Stored data.
Start

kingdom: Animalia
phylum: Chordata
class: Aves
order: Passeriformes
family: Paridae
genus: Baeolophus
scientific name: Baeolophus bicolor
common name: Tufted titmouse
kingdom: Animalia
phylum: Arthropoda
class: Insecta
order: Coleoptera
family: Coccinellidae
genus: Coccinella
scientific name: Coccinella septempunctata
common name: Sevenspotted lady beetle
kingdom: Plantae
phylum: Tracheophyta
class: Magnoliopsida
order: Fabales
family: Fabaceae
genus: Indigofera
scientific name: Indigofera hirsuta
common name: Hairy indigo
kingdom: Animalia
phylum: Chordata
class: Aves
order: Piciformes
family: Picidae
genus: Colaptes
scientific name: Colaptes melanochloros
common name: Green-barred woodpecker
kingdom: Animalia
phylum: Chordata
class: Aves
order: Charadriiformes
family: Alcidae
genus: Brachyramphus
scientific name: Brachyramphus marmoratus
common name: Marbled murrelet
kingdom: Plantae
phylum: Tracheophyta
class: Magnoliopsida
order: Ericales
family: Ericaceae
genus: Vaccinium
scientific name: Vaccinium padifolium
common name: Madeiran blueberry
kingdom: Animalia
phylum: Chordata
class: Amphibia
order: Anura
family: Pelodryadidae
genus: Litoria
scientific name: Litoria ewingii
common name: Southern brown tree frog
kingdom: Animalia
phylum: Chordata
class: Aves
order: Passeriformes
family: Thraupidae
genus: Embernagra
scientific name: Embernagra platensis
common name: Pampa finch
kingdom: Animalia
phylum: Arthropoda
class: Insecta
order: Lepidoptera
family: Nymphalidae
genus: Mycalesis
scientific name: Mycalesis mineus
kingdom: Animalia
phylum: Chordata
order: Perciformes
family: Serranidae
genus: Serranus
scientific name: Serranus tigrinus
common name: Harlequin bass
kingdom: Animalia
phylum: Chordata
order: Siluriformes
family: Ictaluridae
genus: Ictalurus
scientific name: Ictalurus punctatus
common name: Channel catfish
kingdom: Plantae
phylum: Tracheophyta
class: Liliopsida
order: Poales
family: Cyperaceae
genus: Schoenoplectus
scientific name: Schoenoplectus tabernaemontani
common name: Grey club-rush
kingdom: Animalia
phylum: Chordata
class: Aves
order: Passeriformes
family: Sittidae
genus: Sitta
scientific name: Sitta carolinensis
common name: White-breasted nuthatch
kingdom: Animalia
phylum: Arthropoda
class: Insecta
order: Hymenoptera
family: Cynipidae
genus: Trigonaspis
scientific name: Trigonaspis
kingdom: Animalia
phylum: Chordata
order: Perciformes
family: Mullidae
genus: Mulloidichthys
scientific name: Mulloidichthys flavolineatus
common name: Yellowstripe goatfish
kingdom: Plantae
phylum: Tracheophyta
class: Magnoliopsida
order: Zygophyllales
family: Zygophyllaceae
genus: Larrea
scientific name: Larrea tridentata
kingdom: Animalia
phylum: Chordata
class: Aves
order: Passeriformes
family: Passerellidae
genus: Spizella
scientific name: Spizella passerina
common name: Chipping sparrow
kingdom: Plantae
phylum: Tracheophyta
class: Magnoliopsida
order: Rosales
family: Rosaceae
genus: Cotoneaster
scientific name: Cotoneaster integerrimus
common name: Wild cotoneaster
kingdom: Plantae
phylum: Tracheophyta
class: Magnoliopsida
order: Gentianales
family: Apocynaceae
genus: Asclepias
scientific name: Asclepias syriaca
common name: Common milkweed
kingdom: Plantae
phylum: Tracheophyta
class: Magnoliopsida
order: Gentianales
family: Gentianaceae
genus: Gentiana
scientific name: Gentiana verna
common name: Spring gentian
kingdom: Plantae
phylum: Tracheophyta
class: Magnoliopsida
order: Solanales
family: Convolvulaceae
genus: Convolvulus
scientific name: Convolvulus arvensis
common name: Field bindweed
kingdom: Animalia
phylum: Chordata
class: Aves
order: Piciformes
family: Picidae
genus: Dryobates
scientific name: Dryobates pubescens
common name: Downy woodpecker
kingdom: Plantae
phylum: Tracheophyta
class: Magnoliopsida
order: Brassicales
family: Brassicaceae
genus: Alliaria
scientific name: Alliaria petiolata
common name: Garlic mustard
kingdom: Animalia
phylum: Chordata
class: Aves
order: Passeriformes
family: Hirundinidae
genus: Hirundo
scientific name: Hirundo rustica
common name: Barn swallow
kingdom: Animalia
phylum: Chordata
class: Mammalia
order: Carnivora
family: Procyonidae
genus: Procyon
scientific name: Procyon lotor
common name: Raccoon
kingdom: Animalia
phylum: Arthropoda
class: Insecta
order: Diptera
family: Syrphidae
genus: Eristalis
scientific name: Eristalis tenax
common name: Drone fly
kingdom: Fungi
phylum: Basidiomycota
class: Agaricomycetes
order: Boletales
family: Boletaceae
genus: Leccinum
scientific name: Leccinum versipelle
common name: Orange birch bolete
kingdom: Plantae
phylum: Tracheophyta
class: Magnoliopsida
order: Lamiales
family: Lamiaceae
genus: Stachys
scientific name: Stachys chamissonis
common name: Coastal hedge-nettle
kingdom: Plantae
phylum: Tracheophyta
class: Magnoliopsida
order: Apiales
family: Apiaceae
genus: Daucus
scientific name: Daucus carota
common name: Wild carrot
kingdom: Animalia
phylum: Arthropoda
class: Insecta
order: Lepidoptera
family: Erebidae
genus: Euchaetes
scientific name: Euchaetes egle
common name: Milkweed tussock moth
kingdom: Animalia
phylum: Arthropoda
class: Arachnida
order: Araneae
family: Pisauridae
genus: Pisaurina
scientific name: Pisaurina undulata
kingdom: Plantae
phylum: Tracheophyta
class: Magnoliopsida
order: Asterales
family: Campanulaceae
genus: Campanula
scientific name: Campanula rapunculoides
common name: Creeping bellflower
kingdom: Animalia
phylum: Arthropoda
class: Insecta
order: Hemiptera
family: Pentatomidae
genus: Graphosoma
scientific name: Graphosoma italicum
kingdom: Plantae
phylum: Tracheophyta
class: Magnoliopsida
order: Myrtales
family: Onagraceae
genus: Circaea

End

Reproduce every line of the listing above verbatim, from the first "kingdom" line through the final "genus" line.

Exercise result.
kingdom: Animalia
phylum: Chordata
class: Aves
order: Passeriformes
family: Paridae
genus: Baeolophus
scientific name: Baeolophus bicolor
common name: Tufted titmouse
kingdom: Animalia
phylum: Arthropoda
class: Insecta
order: Coleoptera
family: Coccinellidae
genus: Coccinella
scientific name: Coccinella septempunctata
common name: Sevenspotted lady beetle
kingdom: Plantae
phylum: Tracheophyta
class: Magnoliopsida
order: Fabales
family: Fabaceae
genus: Indigofera
scientific name: Indigofera hirsuta
common name: Hairy indigo
kingdom: Animalia
phylum: Chordata
class: Aves
order: Piciformes
family: Picidae
genus: Colaptes
scientific name: Colaptes melanochloros
common name: Green-barred woodpecker
kingdom: Animalia
phylum: Chordata
class: Aves
order: Charadriiformes
family: Alcidae
genus: Brachyramphus
scientific name: Brachyramphus marmoratus
common name: Marbled murrelet
kingdom: Plantae
phylum: Tracheophyta
class: Magnoliopsida
order: Ericales
family: Ericaceae
genus: Vaccinium
scientific name: Vaccinium padifolium
common name: Madeiran blueberry
kingdom: Animalia
phylum: Chordata
class: Amphibia
order: Anura
family: Pelodryadidae
genus: Litoria
scientific name: Litoria ewingii
common name: Southern brown tree frog
kingdom: Animalia
phylum: Chordata
class: Aves
order: Passeriformes
family: Thraupidae
genus: Embernagra
scientific name: Embernagra platensis
common name: Pampa finch
kingdom: Animalia
phylum: Arthropoda
class: Insecta
order: Lepidoptera
family: Nymphalidae
genus: Mycalesis
scientific name: Mycalesis mineus
kingdom: Animalia
phylum: Chordata
order: Perciformes
family: Serranidae
genus: Serranus
scientific name: Serranus tigrinus
common name: Harlequin bass
kingdom: Animalia
phylum: Chordata
order: Siluriformes
family: Ictaluridae
genus: Ictalurus
scientific name: Ictalurus punctatus
common name: Channel catfish
kingdom: Plantae
phylum: Tracheophyta
class: Liliopsida
order: Poales
family: Cyperaceae
genus: Schoenoplectus
scientific name: Schoenoplectus tabernaemontani
common name: Grey club-rush
kingdom: Animalia
phylum: Chordata
class: Aves
order: Passeriformes
family: Sittidae
genus: Sitta
scientific name: Sitta carolinensis
common name: White-breasted nuthatch
kingdom: Animalia
phylum: Arthropoda
class: Insecta
order: Hymenoptera
family: Cynipidae
genus: Trigonaspis
scientific name: Trigonaspis
kingdom: Animalia
phylum: Chordata
order: Perciformes
family: Mullidae
genus: Mulloidichthys
scientific name: Mulloidichthys flavolineatus
common name: Yellowstripe goatfish
kingdom: Plantae
phylum: Tracheophyta
class: Magnoliopsida
order: Zygophyllales
family: Zygophyllaceae
genus: Larrea
scientific name: Larrea tridentata
kingdom: Animalia
phylum: Chordata
class: Aves
order: Passeriformes
family: Passerellidae
genus: Spizella
scientific name: Spizella passerina
common name: Chipping sparrow
kingdom: Plantae
phylum: Tracheophyta
class: Magnoliopsida
order: Rosales
family: Rosaceae
genus: Cotoneaster
scientific name: Cotoneaster integerrimus
common name: Wild cotoneaster
kingdom: Plantae
phylum: Tracheophyta
class: Magnoliopsida
order: Gentianales
family: Apocynaceae
genus: Asclepias
scientific name: Asclepias syriaca
common name: Common milkweed
kingdom: Plantae
phylum: Tracheophyta
class: Magnoliopsida
order: Gentianales
family: Gentianaceae
genus: Gentiana
scientific name: Gentiana verna
common name: Spring gentian
kingdom: Plantae
phylum: Tracheophyta
class: Magnoliopsida
order: Solanales
family: Convolvulaceae
genus: Convolvulus
scientific name: Convolvulus arvensis
common name: Field bindweed
kingdom: Animalia
phylum: Chordata
class: Aves
order: Piciformes
family: Picidae
genus: Dryobates
scientific name: Dryobates pubescens
common name: Downy woodpecker
kingdom: Plantae
phylum: Tracheophyta
class: Magnoliopsida
order: Brassicales
family: Brassicaceae
genus: Alliaria
scientific name: Alliaria petiolata
common name: Garlic mustard
kingdom: Animalia
phylum: Chordata
class: Aves
order: Passeriformes
family: Hirundinidae
genus: Hirundo
scientific name: Hirundo rustica
common name: Barn swallow
kingdom: Animalia
phylum: Chordata
class: Mammalia
order: Carnivora
family: Procyonidae
genus: Procyon
scientific name: Procyon lotor
common name: Raccoon
kingdom: Animalia
phylum: Arthropoda
class: Insecta
order: Diptera
family: Syrphidae
genus: Eristalis
scientific name: Eristalis tenax
common name: Drone fly
kingdom: Fungi
phylum: Basidiomycota
class: Agaricomycetes
order: Boletales
family: Boletaceae
genus: Leccinum
scientific name: Leccinum versipelle
common name: Orange birch bolete
kingdom: Plantae
phylum: Tracheophyta
class: Magnoliopsida
order: Lamiales
family: Lamiaceae
genus: Stachys
scientific name: Stachys chamissonis
common name: Coastal hedge-nettle
kingdom: Plantae
phylum: Tracheophyta
class: Magnoliopsida
order: Apiales
family: Apiaceae
genus: Daucus
scientific name: Daucus carota
common name: Wild carrot
kingdom: Animalia
phylum: Arthropoda
class: Insecta
order: Lepidoptera
family: Erebidae
genus: Euchaetes
scientific name: Euchaetes egle
common name: Milkweed tussock moth
kingdom: Animalia
phylum: Arthropoda
class: Arachnida
order: Araneae
family: Pisauridae
genus: Pisaurina
scientific name: Pisaurina undulata
kingdom: Plantae
phylum: Tracheophyta
class: Magnoliopsida
order: Asterales
family: Campanulaceae
genus: Campanula
scientific name: Campanula rapunculoides
common name: Creeping bellflower
kingdom: Animalia
phylum: Arthropoda
class: Insecta
order: Hemiptera
family: Pentatomidae
genus: Graphosoma
scientific name: Graphosoma italicum
kingdom: Plantae
phylum: Tracheophyta
class: Magnoliopsida
order: Myrtales
family: Onagraceae
genus: Circaea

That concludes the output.